We had a wind storm. We have a dumpster with a lid. On that lid we put a heavy brick to keep the lid closed during wind storms. It's worked great for years. But we had a very strong wind storm and it launched that brick quite a distance. I'm trying to figure out the wind speed that would cause that.

Brick is 4.14#s
Distance traveled 55 feet.

The lid is pivoted on one side so the wind has to lift first, then once it catches the wind, it'll flip that lid nearly instantly and off the brick goes. So the launch height above the ground would probably be about 5'. (The height of the dumpster is about 3' and the lids are 3' so if the brick is w/in a foot of the edge of the lid that would put a launch height about 5'.)

The angle of launch? I would guess 30 to 40 degrees, but that's just a guess but don't have any clue as to the actual trajectory. Just imagine a big flat plate, secured at one end with a pivot and it opens up. The brick is usually about a foot from the end. So as the wind picks up the leading edge it'll go nearly vertical nearly instantly once the wind gets under it.

The lid is 3' x 3'. So about 9 square feet.

Can anyone help me figure this out?

Thanks

Mentor
There are four main steps to solve this.

#1: How much wind to catch the lid and flip it up. A similar problem is the loading on a roof overhang during a hurricane. The loading is the area of the overhang times the wind velocity pressure times 2.0. The uplift coefficient of an overhang is 2.0. You can calculate the force to lift the lid from the weight and dimensions of the lid plus the weight and location of the brick, or you can measure it directly with a spring scale. The result will be the minimum wind to lift the lid. The actual wind was likely greater than that.

#2: The lid is up, and the wind force is accelerating it. This is an F = ma problem where the wind force is a function of lid position, and the wind velocity is unknown. Search lift and drag on a flat plate to learn about wind forces as a function of lid position. This problem can be solved by a numerical simulation with different wind velocities. The goal is to calculate lid velocity vs time and lid velocity vs lid position for different wind speeds.

#3: Now you have some curves of lid velocity vs time, and lid velocity vs position, you can calculate the brick velocity vs lid position. The brick initially moves with the lid. At some lid velocity and position, the brick starts to slide. The free body diagram of the brick includes the force of lid acceleration, gravity, and centrifugal force. At some point, the brick slides off the lid. Do this calculation for each wind velocity. This is a second numerical simulation problem. The goal is calculate the velocity, direction, and height at which the brick leaves the lid for different wind velocities.

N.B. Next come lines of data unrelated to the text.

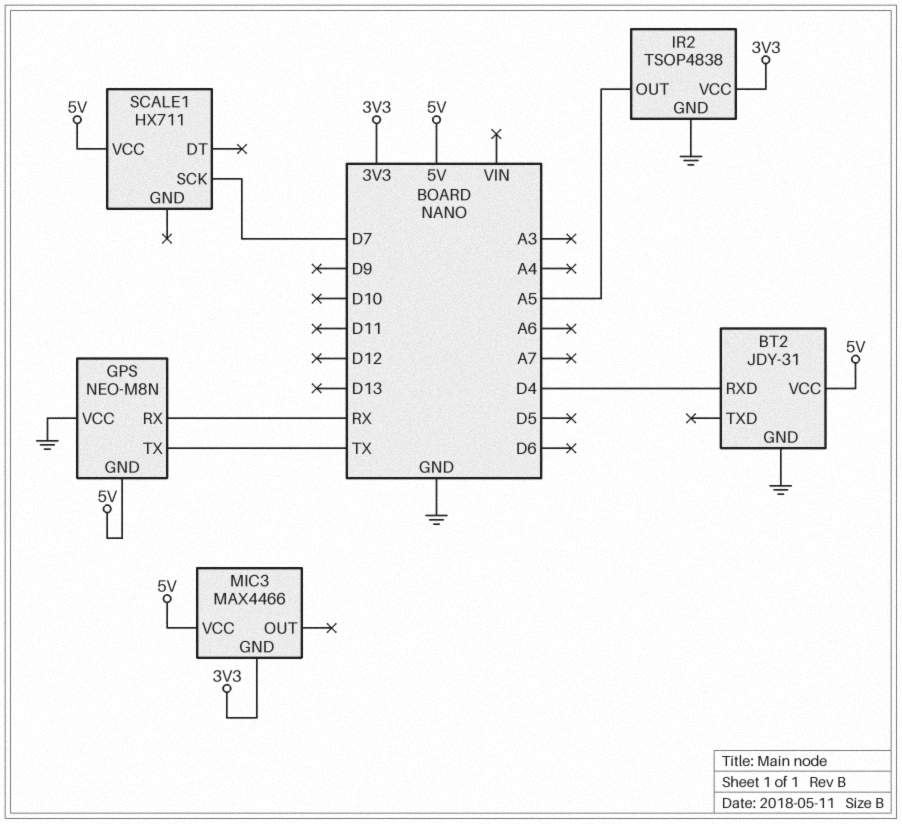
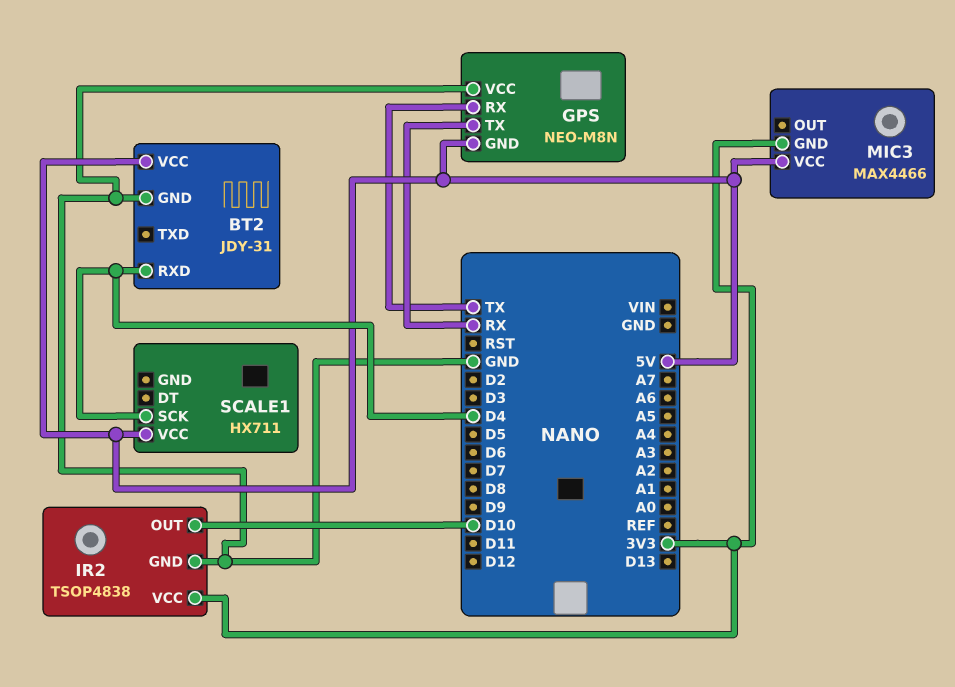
GPS pin RX: RX -> TX
GPS pin TX: TX -> RX
IR2 pin OUT: A5 -> D10
SCALE1 pin SCK: D7 -> D4

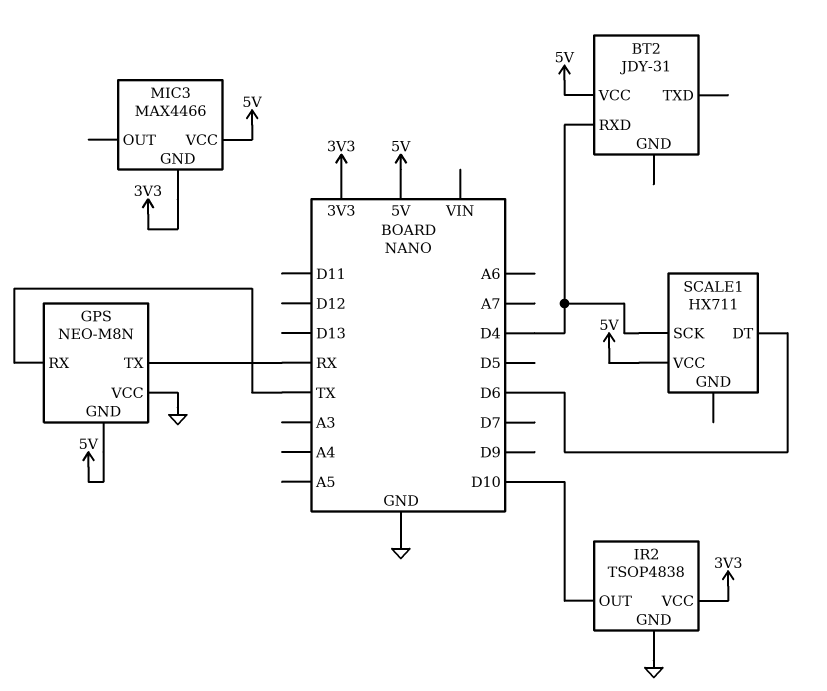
BT2 pin GND: GND -> none
SCALE1 pin DT: none -> D6

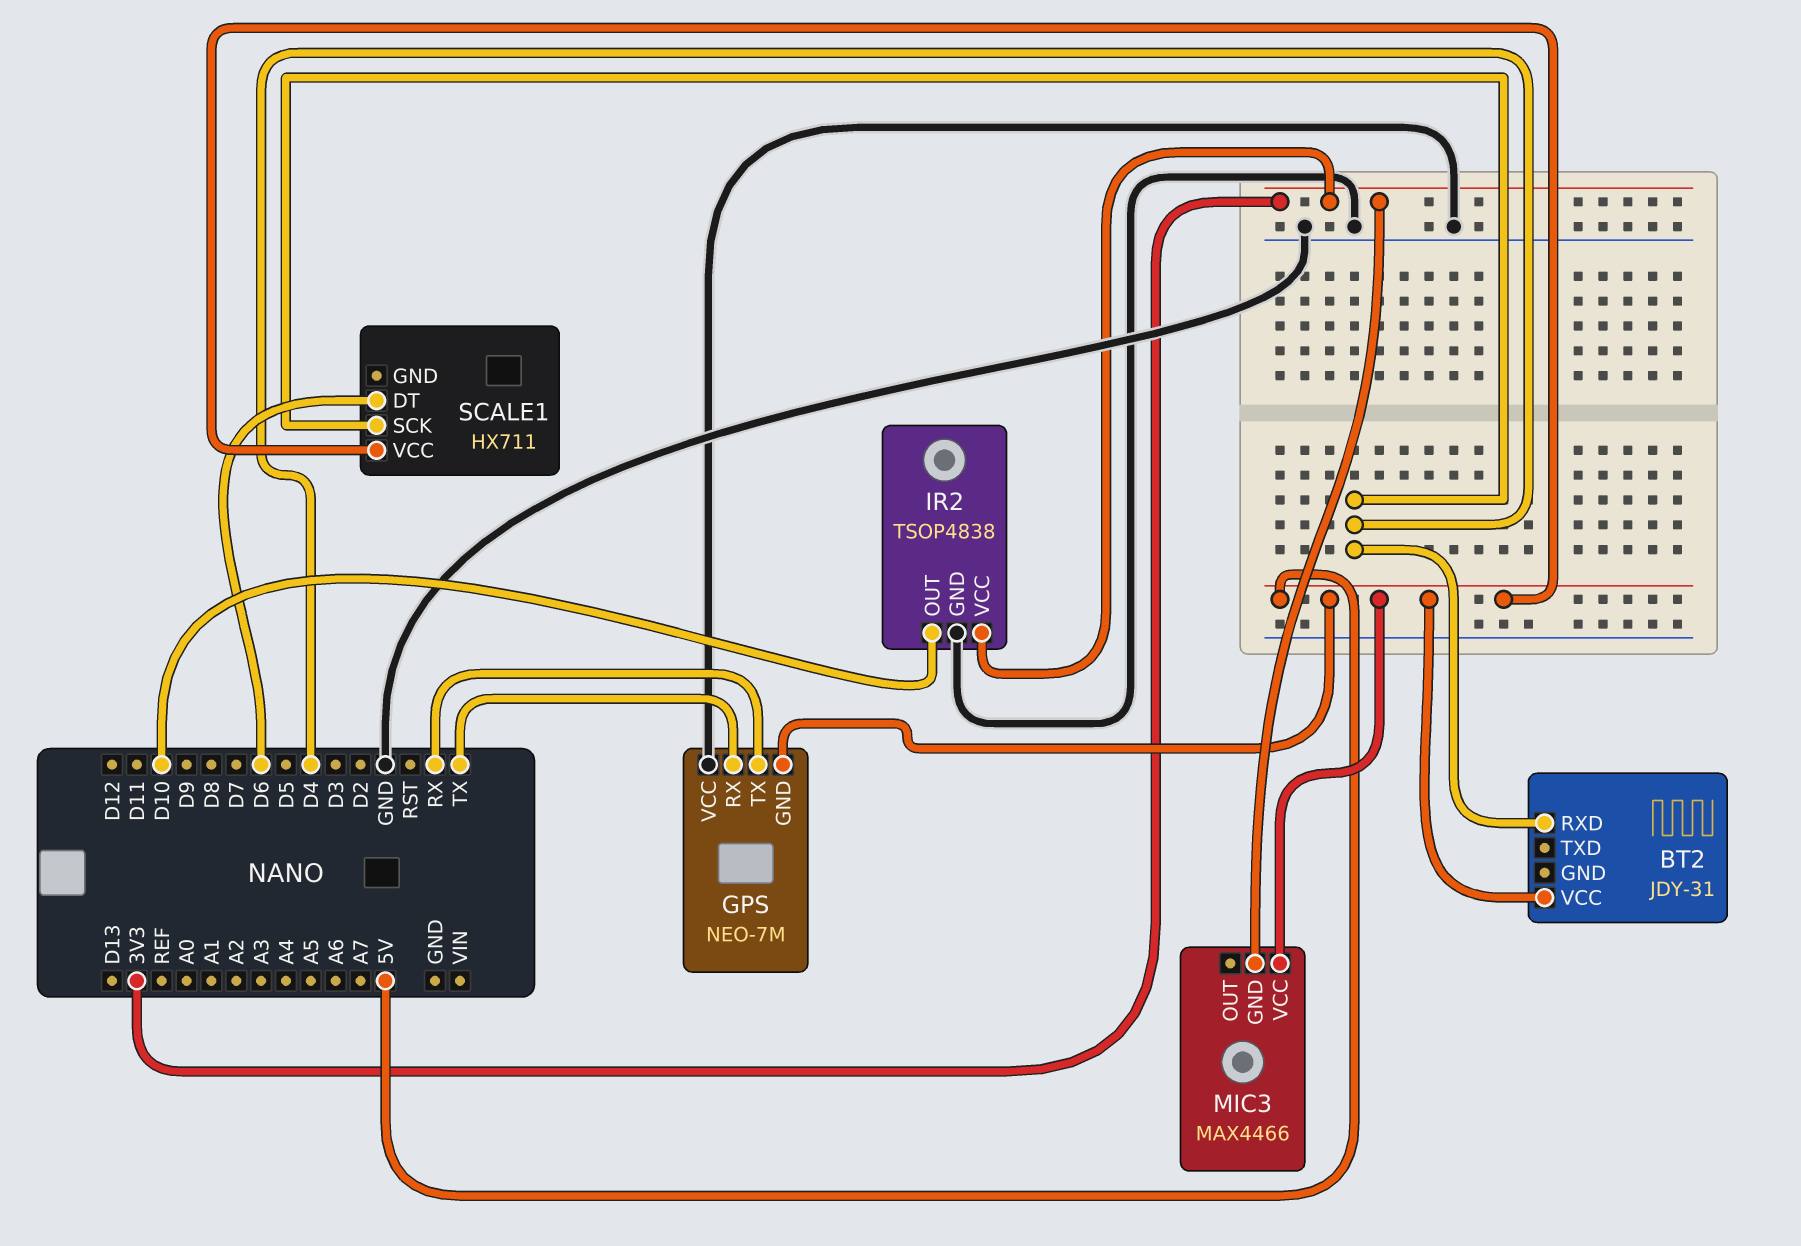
GPS: NEO-M8N -> NEO-7M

#4: When the brick left the lid, it had a velocity, direction, and height. All of those variables are a function of the wind velocity. It came to a stop at a distance and height. In between, it was subject the force of gravity plus the wind. This is a third numerical simulation problem.

Or you can just say "It was blowing so hard it threw that brick 55 feet".

matt621
I think it's safe to assume the brick did not slide down much once the lid started to rise up. Even just a little opening would cause the lid to flip nearly instantly. So the starting height above ground would be about 5'. So what I did was use a cannon ball trajectory and if I select a launch angle of about 0 degree (I think this is a safe assumption) it shows 68mph for a distance of 55', which the official weather station showed wind speed of 69mph. (They don't show gusts.)

Thanks